Report back every line in the data that includes the string "khán".

** The records follows **

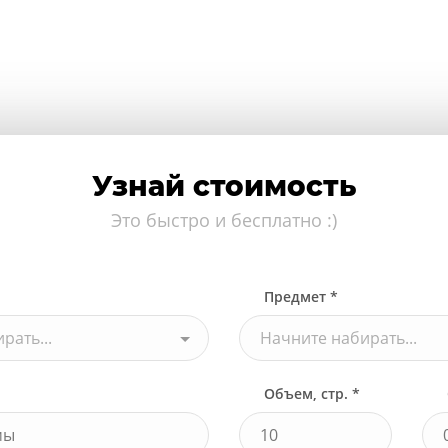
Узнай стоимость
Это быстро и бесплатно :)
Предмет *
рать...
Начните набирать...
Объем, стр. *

** End of The records **
** The records follows **

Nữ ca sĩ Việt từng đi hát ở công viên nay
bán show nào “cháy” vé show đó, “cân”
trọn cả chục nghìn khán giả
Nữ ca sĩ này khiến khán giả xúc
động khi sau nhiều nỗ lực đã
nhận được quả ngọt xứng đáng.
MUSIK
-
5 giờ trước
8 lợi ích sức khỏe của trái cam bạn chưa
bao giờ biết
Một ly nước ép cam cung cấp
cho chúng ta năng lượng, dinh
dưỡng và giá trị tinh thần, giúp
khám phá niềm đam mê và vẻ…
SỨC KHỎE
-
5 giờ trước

** End of The records **
** The records follows **

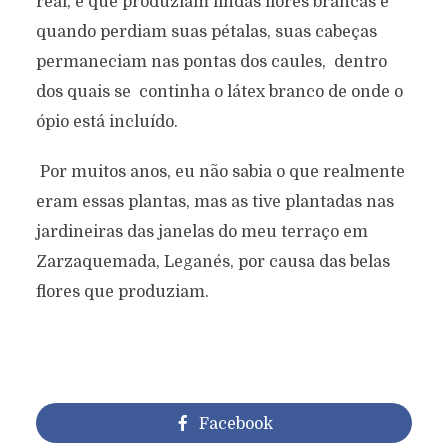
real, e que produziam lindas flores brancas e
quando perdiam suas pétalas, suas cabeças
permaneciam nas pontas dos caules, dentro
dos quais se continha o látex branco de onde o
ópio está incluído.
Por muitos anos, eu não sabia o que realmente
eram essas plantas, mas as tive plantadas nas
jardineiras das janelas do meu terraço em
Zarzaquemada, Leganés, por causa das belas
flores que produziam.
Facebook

** End of The records **

Solved problem
trọn cả chục nghìn khán giả
Nữ ca sĩ này khiến khán giả xúc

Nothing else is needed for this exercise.